• [READING PASSAGE]
This article does not need to make a claim about national origin. The court coverage already makes the necessary observation: Ireland’s Black Axe footprint is, on its public-record face, an imported organised-crime structure whose operational personnel reflects the gang’s West African origin. Vanguard, Punch, and other Nigerian outlets have reported on the convictions because they are matters of public interest in Lagos as well as Letterkenny. Operation SKEIN itself is the Irish tag attached to Operation JACKAL — Interpol’s global coordinated action against West African organised crime. The Garda do not pretend the gang is something else. Neither should the policy debate.
The demographic shift behind the casebook
Census 2016 recorded 16,569 Nigerian-born residents in Ireland. Census 2022 recorded 20,559 — an increase of approximately 24% in six years — alongside a further 8,368 people holding Nigerian citizenship. Nigeria is the largest African-origin community in Ireland. The growth, in absolute numbers, is modest. Most members of that community are not Black Axe and are not under criminal investigation. But the population growth has run alongside, and partially fed, the recruitment pool that Operation SKEIN targets.
The wider money-laundering numbers tell the more striking story. Less than a decade ago, in 2017, An Garda Síochána recorded around fifty money-laundering offences a year. In 2024, the figure was 996. In 2025, it was 2,768 — a 164% rise on the prior year, and a 55-fold increase on 2017. Garda money-laundering arrests rose to 741 in 2024, a record, and ran at 253 in the first quarter of 2026 alone, putting them on track to exceed 1,000 for the year. The Irish Times, in its 5 May 2026 reporting, described the surge as having reached "unprecedented levels."
What is now driving this category of Irish crime statistics, on the Garda’s own assessment as recorded in successive press releases, is principally the activity of one organisation: Black Axe.
The deportation question
Ireland’s asylum and protection system processes around 13,000 to 18,000 international protection applications a year. It signs around 4,700 deportation orders a year. It enforces, on the most recent figures, a little under half of those orders. We’ve written separately about the 2,589-person gap between orders signed in 2025 and confirmed departures in the same year.
The category of foreign-national defendant convicted of organised-crime money-laundering offences and serving custodial sentences in Irish prisons is the most clear-cut case the Irish deportation regime should be capable of handling. These are not contested asylum claims. These are not people whose presence in the State is undocumented. These are people the State has identified, prosecuted, convicted, sentenced, and accommodated at the public expense for years. On completion of their sentences, the legal route to remove them is direct: deportation order, travel-document procurement through the Nigerian or relevant West African embassy, charter or commercial flight. The country of origin recognises them as citizens. The court has confirmed they have committed a serious offence in Ireland. The remigration regime exists precisely for this category.

• [RECORDS SUPPLIED]
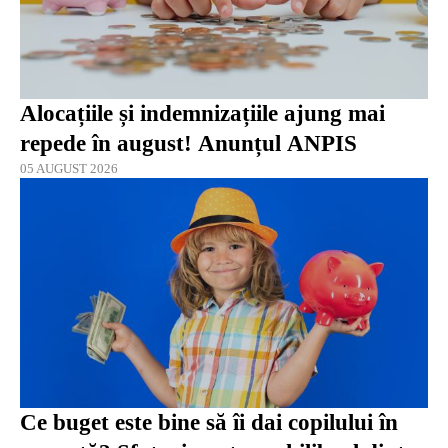
Alocațiile și indemnizațiile ajung mai
repede în august! Anunțul ANPIS
05 AUGUST 2026
Ce buget este bine să îi dai copilului în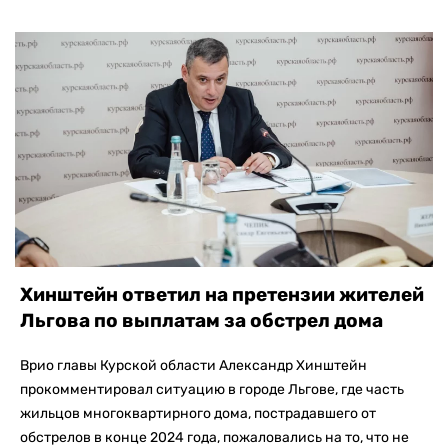
Хинштейн ответил на претензии жителей
Льгова по выплатам за обстрел дома
Врио главы Курской области Александр Хинштейн
прокомментировал ситуацию в городе Льгове, где часть
жильцов многоквартирного дома, пострадавшего от
обстрелов в конце 2024 года, пожаловались на то, что не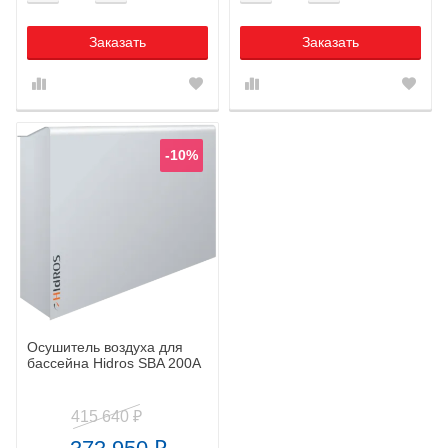
Заказать
Заказать
-10%
Осушитель воздуха для
бассейна Hidros SBA 200A
415 640
₽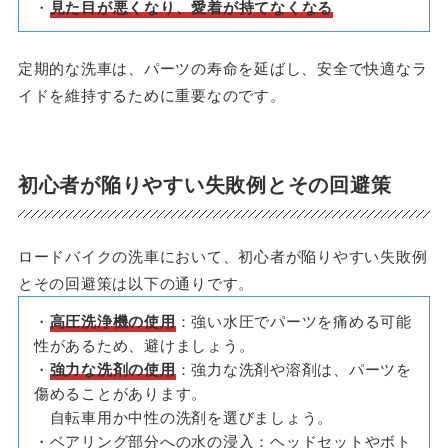
・
見た目が悪くなり、愛着が持てなくなる
定期的な洗車は、パーツの寿命を延ばし、安全で快適なラ
イドを維持するために重要なのです。
初心者が陥りやすい失敗例とその回避策
ロードバイクの洗車において、初心者が陥りやすい失敗例
とその回避策は以下の通りです。
・
高圧洗浄機の使用
：強い水圧でパーツを痛める可能
性があるため、避けましょう。
・
強力な洗剤の使用
：強力な洗剤や溶剤は、パーツを
傷めることがあります。
自転車用か中性の洗剤を選びましょう。
・ベアリング部分への水の浸入：ヘッドセットやボト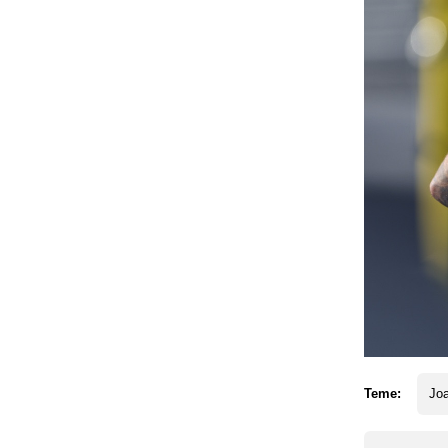
Teme:
Jo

• [STUDY QUESTIONS]
(1) In the article on Black Axe and deportation in Ireland, how many money-laundering offences did An Garda Síochána record in 2025?
(2) Write the next passage of the article on Black Axe and deportation in Ireland, beginning after its final sentence.
The material is not needed to complete this work.

• [ANSWERS FOR THIS EXERCISE]
(1) 2,768.

(2)
And on the public record, it is not happening at any scale that matches the inflow.
The 2026 charter operations have removed, mainly, Polish and Lithuanian nationals on grounds of criminality, and a large group of South Africans from rejected protection claims. There has been no comparable Garda-and-DoJ press release publicising charter operations of convicted West African organised-crime defendants on completion of sentence. Because, as far as the public record shows, those operations are not happening.
What the policy ask actually is
This is the part of the conversation Ireland’s political class has so far refused to have. Convicted foreign-national organised-crime members — the named defendants in this article and the hundreds more under Operation SKEIN — are the easiest test the deportation regime could possibly face. Cross-party support for removing this category should be a matter of routine. Sinn Féin MEPs should support it. Social Democrats TDs should support it. Civil-liberties commentators should be relieved that the State is finally enforcing immigration law against a population whose criminality has been judicially established beyond reasonable doubt.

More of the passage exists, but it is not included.